A Haight-Ashbury recycling center that started 36 years ago as a community activism project on an asphalt parking lot in Golden Gate Park can expect a 90-day eviction notice today.
After two hours of public outcry both supporting and opposing the closure of the center next to Kezar Stadium to make way for community-garden plots and a pedestrian plaza, the Recreation and Park Commission unanimously voted in favor of the change Thursday.
The Haight-Ashbury Neighborhood Council Recycling Center has been the subject of years of debate.
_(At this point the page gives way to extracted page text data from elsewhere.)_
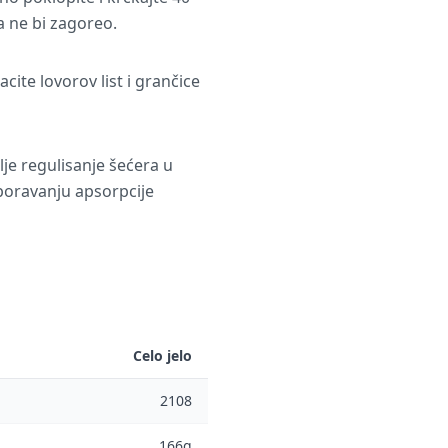
a ne bi zagoreo.
cite lovorov list i grančice
je regulisanje šećera u
sporavanju apsorpcije
Celo jelo
2108
166g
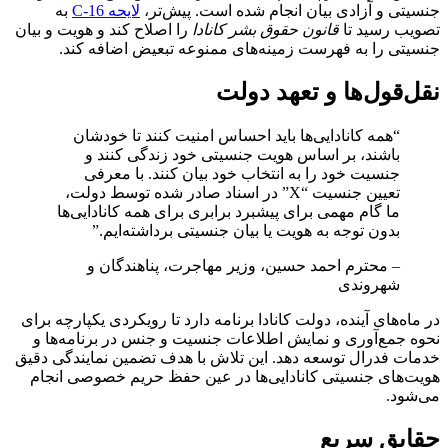
جنسیتی و آزادی بیان انجام شده است. پیش‌تر،
لایحه C-16
به
تصویب رسید تا
قانون حقوق بشر کانادا
را اصلاح کند و هویت و بیان
جنسیتی را به فهرست زمینه‌های ممنوعه تبعیض اضافه کند.
نقل‌قول‌ها و تعهد دولت
“همه کانادایی‌ها باید احساس امنیت کنند تا خودشان
باشند، بر اساس هویت جنسیتی خود زندگی کنند و
جنسیت خود را به انتخاب خود بیان کنند. با معرفی
تعیین جنسیت “X” در اسناد صادر شده توسط دولت،
ما گام مهمی برای پیشبرد برابری برای همه کانادایی‌ها
بدون توجه به هویت یا بیان جنسیتی برداشته‌ایم.”
– محترم احمد حسین، وزیر مهاجرت، پناهندگان و
شهروندی
در ماه‌های آینده، دولت کانادا برنامه دارد تا رویکردی یکپارچه برای
نحوه جمع‌آوری و نمایش اطلاعات جنسیت و جنس در برنامه‌ها و
خدمات فدرال توسعه دهد. این تلاش با هدف تضمین نمایندگی دقیق
هویت‌های جنسیتی کانادایی‌ها در عین حفظ حریم خصوصی انجام
می‌شود.
حقایق سریع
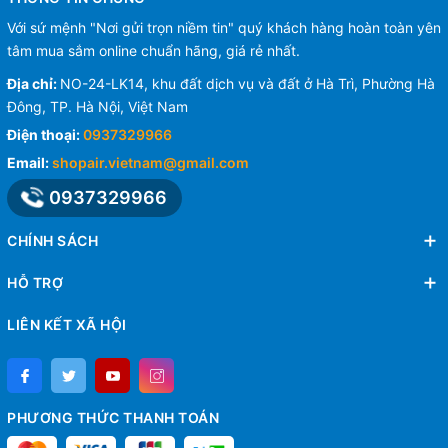
Với sứ mệnh "Nơi gửi trọn niềm tin" quý khách hàng hoàn toàn yên
tâm mua sắm online chuẩn hãng, giá rẻ nhất.
Địa chỉ:
NO-24-LK14, khu đất dịch vụ và đất ở Hà Trì, Phường Hà
Đông, TP. Hà Nội, Việt Nam
Điện thoại:
0937329966
Email:
shopair.vietnam@gmail.com
0937329966
CHÍNH SÁCH
HỖ TRỢ
LIÊN KẾT XÃ HỘI
PHƯƠNG THỨC THANH TOÁN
Neighbors and political officials for nearly a decade have argued that the center is outdated and noisy and does not belong in a park because it attracts homeless people.
However, supporters told commissioners that the center was a convenience since they do not all have their own recycling bins, and that it has taught them how to be “green” through services such as grease drop-offs. Many praised its devotion to the community.
“It started some time around Earth Day when a bunch of us decided we really needed a recycling center;” said Jim Rhoads, the recycling chair of the Haight Ashbury Neighborhood Council, which runs the nonprofit center. “But now they want to turn the old Kezar parking lot into a soil remediation project.”
Just before the vote, commission President Mark Buell said if the Recreation and Park Department did not take action Thursday, the center, which has run on a month-to-month lease for nearly five years, would continue to serve as a political football.
“This is a park,” Buell said. “Is [a community garden] the perfect use? I’m not at liberty to say.”
Also, the commission’s decision to accept the community-garden designs and urge park staff to issue the eviction notice will result in 10 people losing their jobs. A representative from Mayor Gavin Newsom’s office said there is no other public space in the vicinity available to the center.
Recreation and Park Department staff said the first phase in the creation of a community garden will be to form an advisory board that will hold at least three public meetings focusing on plans for demolition, soil remediation and gardens.